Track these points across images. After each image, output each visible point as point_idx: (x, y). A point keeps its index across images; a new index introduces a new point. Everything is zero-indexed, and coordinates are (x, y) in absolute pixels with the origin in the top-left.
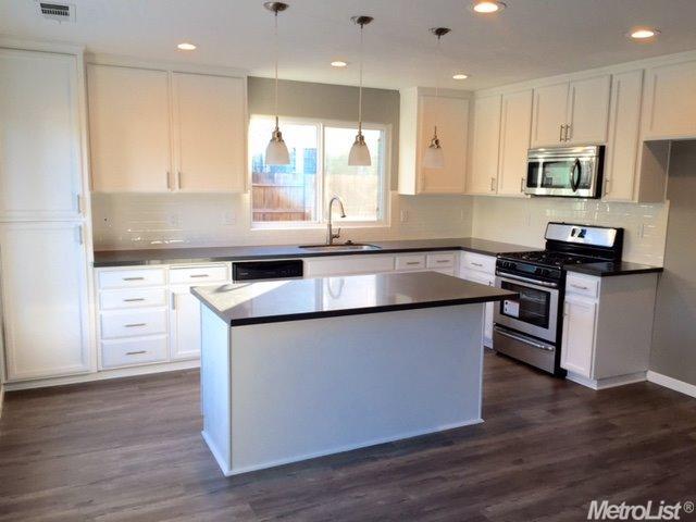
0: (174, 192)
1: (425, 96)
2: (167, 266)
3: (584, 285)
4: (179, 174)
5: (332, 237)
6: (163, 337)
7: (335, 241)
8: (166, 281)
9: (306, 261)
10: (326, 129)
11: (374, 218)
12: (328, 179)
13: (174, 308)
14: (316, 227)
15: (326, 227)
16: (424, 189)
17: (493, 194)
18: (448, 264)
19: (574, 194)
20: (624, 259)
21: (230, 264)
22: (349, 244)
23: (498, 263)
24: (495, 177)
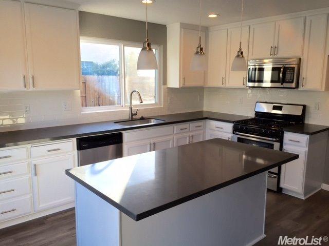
0: (29, 90)
1: (184, 28)
2: (29, 146)
3: (297, 140)
4: (33, 77)
5: (132, 115)
6: (29, 196)
7: (134, 117)
8: (29, 156)
9: (124, 133)
10: (125, 47)
11: (153, 102)
12: (127, 80)
13: (36, 175)
14: (121, 109)
15: (129, 109)
16: (184, 84)
17: (223, 86)
18: (201, 128)
19: (282, 86)
20: (306, 122)
21: (75, 140)
22: (142, 118)
23: (234, 127)
24: (224, 76)
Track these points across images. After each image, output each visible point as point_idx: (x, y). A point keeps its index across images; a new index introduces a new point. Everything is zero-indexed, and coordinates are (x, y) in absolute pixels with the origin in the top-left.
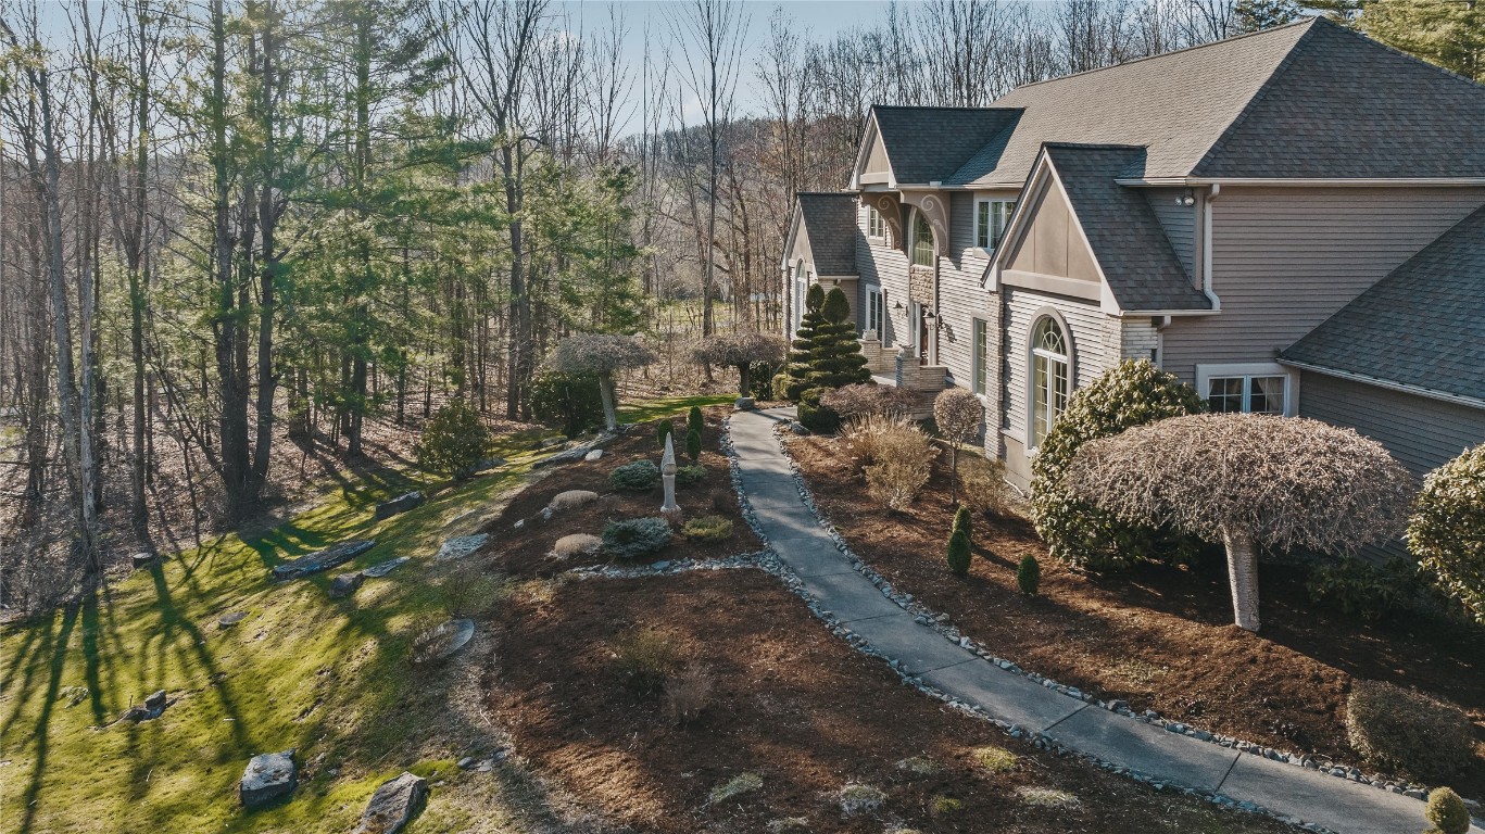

Task item:
Reproduce the entire listing above verbatim, omitting the pictures.

Output for this exercise:
Track these points across images. After each image, output each visible point as point_idx: (x, y). A point keeps its index across images; a new index introduces a new point. Everything is zero-indexed, and coordinates are (x, y) in absolute pixels with the origin in the top-left.
0: (174, 192)
1: (425, 96)
2: (167, 266)
3: (584, 285)
4: (179, 174)
5: (332, 237)
6: (163, 337)
7: (335, 241)
8: (166, 281)
9: (306, 261)
10: (326, 129)
11: (374, 218)
12: (328, 179)
13: (174, 308)
14: (316, 227)
15: (326, 227)
16: (424, 189)
17: (493, 194)
18: (448, 264)
19: (574, 194)
20: (624, 259)
21: (230, 264)
22: (349, 244)
23: (498, 263)
24: (495, 177)
0: (29, 90)
1: (184, 28)
2: (29, 146)
3: (297, 140)
4: (33, 77)
5: (132, 115)
6: (29, 196)
7: (134, 117)
8: (29, 156)
9: (124, 133)
10: (125, 47)
11: (153, 102)
12: (127, 80)
13: (36, 175)
14: (121, 109)
15: (129, 109)
16: (184, 84)
17: (223, 86)
18: (201, 128)
19: (282, 86)
20: (306, 122)
21: (75, 140)
22: (142, 118)
23: (234, 127)
24: (224, 76)
Track these points across images. After each image, output each visible point as point_idx: (x, y). A point keeps its index across images; a new index introduces a new point. Everything is zero-indexed, and coordinates are (x, y) in absolute pixels with the origin in the top-left.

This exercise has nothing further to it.